2021
_NATURE ENVIRONMENT Air Quality

_Purely a Myth

The notion that potted plants can improve air quality in homes and offices simply doesn’t hold up outside of the lab.

_Michael Waring

Waring is professor and department head for the Department of Civil, Architectural and Environmental Engineering in the College of Engineering.

Potted plants are lovely, but claims about their ability to purify indoor air are vastly overstated, according to research from Drexel’s College of Engineering.

Professor and Civil, Architectural and Environmental Engineering Department Head Michael Waring and a doctorate student reviewed a dozen studies, spanning 30 years of research, to draw their conclusion that natural indoor ventilation dilutes concentrations of volatile organic compounds much faster than plants can extract them from the air.

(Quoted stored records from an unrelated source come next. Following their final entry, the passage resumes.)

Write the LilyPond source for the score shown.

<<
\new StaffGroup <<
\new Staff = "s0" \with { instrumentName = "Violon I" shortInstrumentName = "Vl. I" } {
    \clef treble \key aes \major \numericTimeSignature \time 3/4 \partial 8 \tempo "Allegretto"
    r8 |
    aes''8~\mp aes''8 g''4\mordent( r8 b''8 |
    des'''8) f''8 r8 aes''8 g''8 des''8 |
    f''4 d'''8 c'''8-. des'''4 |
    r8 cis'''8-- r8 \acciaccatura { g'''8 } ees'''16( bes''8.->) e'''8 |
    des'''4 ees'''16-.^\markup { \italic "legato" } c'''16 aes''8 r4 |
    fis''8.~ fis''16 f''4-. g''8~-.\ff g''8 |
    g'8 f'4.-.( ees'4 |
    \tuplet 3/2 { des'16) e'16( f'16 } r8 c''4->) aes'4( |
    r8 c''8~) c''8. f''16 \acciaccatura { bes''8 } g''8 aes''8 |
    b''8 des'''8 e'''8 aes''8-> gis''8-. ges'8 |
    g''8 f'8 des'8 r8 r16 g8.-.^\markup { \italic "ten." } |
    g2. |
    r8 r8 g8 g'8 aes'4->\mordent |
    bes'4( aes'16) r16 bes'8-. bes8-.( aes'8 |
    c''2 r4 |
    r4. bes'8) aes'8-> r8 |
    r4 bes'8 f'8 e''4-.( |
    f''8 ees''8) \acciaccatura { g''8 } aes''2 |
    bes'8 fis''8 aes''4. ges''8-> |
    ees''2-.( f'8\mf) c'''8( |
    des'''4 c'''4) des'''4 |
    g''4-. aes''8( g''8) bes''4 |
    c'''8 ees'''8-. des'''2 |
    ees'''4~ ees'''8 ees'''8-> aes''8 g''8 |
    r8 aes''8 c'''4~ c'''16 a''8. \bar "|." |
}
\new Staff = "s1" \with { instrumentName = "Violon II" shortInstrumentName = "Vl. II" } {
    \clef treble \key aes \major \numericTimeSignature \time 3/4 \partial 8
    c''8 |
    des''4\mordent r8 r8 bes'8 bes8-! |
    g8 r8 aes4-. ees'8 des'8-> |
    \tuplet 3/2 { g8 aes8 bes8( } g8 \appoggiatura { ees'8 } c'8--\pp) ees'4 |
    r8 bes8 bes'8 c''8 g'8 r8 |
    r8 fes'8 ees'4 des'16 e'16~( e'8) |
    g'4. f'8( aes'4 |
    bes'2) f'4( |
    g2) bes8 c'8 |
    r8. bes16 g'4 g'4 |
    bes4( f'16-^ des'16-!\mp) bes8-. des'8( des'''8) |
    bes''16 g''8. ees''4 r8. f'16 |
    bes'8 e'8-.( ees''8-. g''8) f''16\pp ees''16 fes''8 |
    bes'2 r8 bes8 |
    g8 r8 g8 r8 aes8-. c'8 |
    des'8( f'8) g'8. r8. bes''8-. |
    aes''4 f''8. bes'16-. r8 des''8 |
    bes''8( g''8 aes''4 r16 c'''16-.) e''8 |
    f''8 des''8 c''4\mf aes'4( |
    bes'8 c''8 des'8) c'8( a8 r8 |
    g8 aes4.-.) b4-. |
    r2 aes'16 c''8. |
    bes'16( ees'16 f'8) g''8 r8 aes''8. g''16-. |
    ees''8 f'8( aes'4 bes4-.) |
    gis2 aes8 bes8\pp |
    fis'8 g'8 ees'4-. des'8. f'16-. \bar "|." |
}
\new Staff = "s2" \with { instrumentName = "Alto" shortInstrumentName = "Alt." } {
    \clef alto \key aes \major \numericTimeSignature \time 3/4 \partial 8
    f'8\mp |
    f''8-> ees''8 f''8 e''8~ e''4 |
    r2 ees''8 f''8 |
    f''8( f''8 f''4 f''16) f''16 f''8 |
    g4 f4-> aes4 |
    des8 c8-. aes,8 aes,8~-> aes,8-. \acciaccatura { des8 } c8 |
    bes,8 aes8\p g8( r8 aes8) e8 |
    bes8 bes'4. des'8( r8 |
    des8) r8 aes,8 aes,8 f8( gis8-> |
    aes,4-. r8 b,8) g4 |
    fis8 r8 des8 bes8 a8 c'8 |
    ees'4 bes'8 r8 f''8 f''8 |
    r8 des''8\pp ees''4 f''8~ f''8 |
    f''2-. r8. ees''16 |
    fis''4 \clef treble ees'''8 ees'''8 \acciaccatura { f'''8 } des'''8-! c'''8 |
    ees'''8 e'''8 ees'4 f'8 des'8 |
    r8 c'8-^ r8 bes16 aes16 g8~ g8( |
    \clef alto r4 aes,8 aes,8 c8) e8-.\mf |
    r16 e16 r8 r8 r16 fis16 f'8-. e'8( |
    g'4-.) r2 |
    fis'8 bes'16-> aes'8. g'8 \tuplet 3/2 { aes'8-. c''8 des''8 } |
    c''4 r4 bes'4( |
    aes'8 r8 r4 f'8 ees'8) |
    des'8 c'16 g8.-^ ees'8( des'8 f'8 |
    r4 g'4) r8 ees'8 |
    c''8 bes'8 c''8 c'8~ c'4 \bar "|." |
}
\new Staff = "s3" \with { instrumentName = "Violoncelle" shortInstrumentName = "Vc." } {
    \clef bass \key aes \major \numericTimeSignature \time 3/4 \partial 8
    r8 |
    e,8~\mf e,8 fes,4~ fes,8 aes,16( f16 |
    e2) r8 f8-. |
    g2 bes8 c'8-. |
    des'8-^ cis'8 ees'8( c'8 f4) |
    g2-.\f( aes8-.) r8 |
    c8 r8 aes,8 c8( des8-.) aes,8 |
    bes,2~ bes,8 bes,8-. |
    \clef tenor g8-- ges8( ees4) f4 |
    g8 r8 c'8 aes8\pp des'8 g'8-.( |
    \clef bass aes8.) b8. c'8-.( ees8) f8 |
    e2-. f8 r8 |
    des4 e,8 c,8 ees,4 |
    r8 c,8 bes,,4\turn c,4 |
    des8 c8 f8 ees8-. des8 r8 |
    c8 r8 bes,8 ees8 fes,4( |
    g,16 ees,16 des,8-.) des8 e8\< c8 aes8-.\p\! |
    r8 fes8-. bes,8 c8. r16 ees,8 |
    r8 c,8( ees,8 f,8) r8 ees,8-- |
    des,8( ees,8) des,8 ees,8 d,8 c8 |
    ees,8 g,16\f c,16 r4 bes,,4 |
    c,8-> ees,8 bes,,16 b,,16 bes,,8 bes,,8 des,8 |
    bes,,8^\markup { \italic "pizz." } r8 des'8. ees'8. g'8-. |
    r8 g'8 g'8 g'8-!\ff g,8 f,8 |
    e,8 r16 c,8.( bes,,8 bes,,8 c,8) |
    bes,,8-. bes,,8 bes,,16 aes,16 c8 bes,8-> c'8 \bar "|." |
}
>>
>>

“This has been a common misconception for some time,” says Waring. “Plants are great, but they don’t actually clean indoor air quickly enough to have an effect on the air quality of your home or office.”

The origin of this myth seems to have stemmed from a NASA-funded study in 1989 which declared that plants could be used to remove cancer-causing chemicals from the air in space stations.

The problem with this experiment, and others like it, is that it was conducted in a sealed chamber in a lab with no natural or ventilated air exchange.

According to Waring and Cummings’s calculations, it would take between 10 and 1,000 plants per square meter of floor space to compete with the air cleaning capacity of a building’s air handling system or even just a couple open windows in a house.

“This is certainly an example of how scientific findings can be misleading or misinterpreted over time,” Waring says.